*** Opening of RECORDS FOR THIS TASK ***

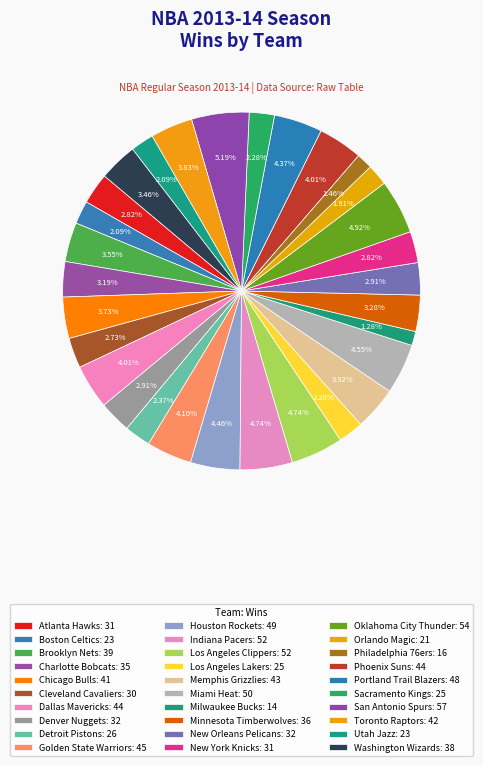

What percentage is the Sacramento Kings slice, to the nearest percent?

2%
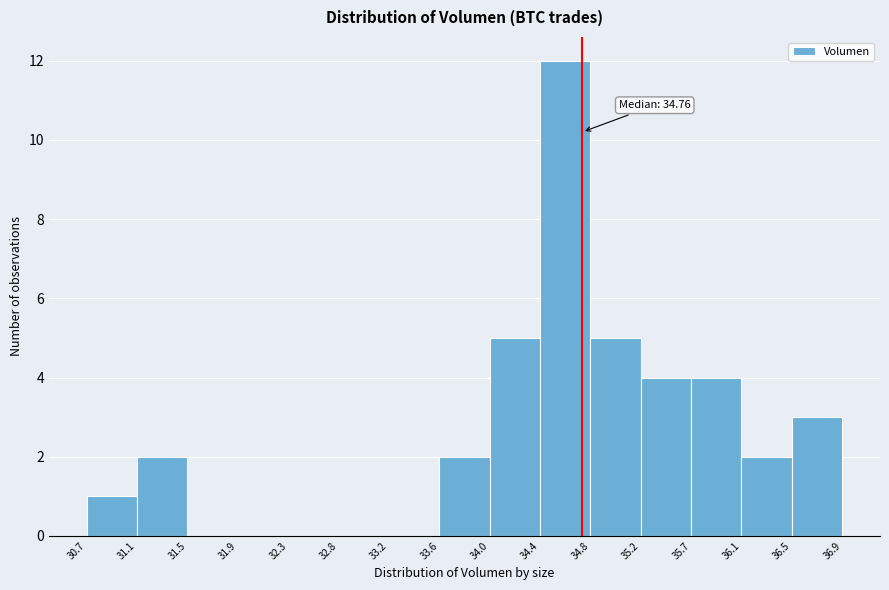

Over which range of the x-axis is the bar tallest?

34.4 to 34.8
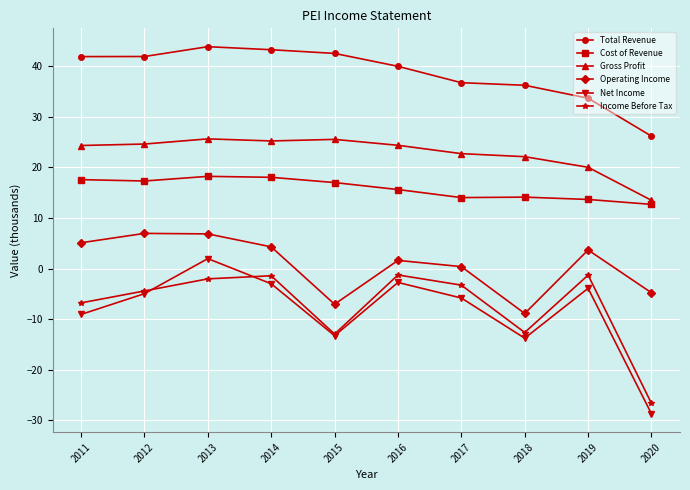

Does the chart display data point markers on the line(s)?

Yes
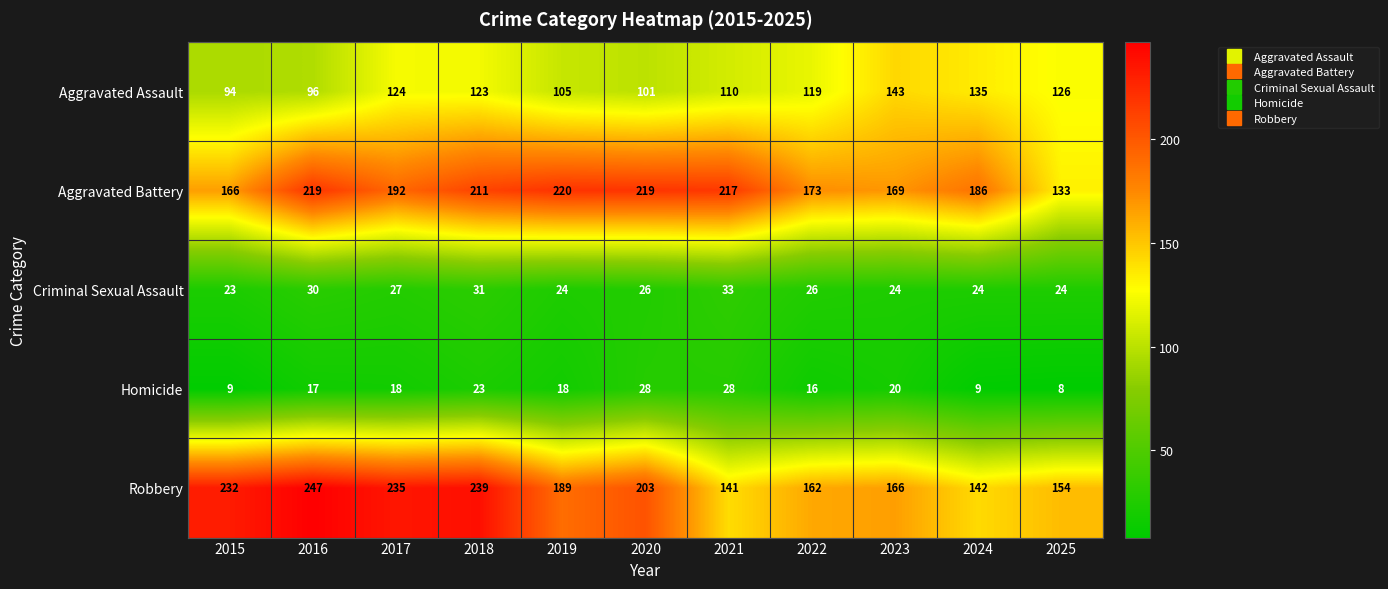

At which category is the sum across all series the highest?

2018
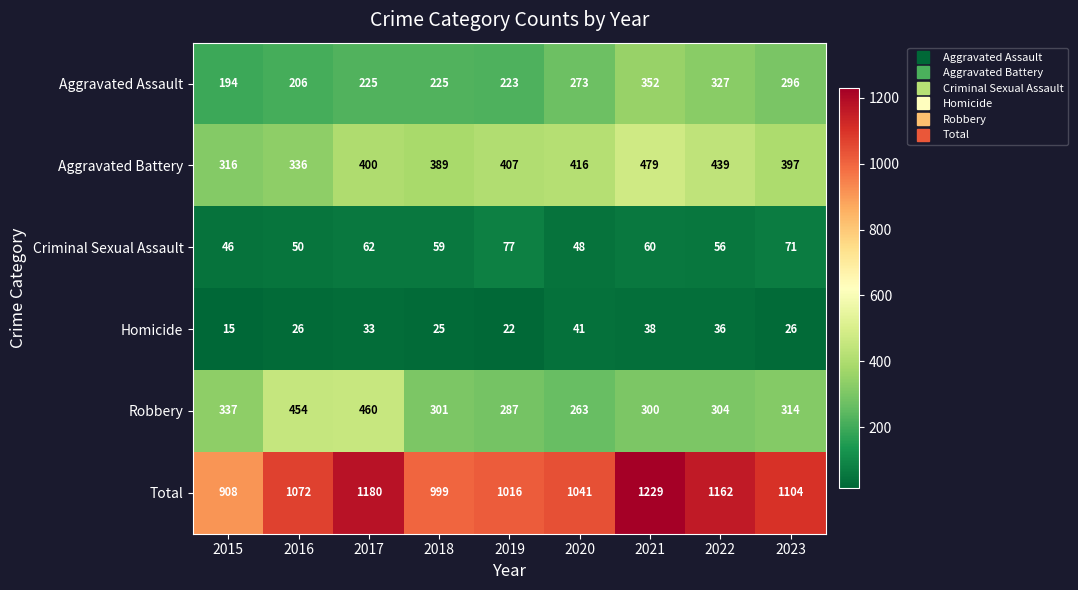

At which label is Aggravated Battery closest to 397?

2023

*** Close of RECORDS FOR THIS TASK ***

• _REQUIRED WORK_:
Rewrite all the items above, replacing "At which" with "For which" and keeping everything else the same. Leave the pictures out.

• _TASK RESULT_:
What percentage is the Sacramento Kings slice, to the nearest percent?

2%

Over which range of the x-axis is the bar tallest?

34.4 to 34.8

Does the chart display data point markers on the line(s)?

Yes

For which category is the sum across all series the highest?

2018

For which label is Aggravated Battery closest to 397?

2023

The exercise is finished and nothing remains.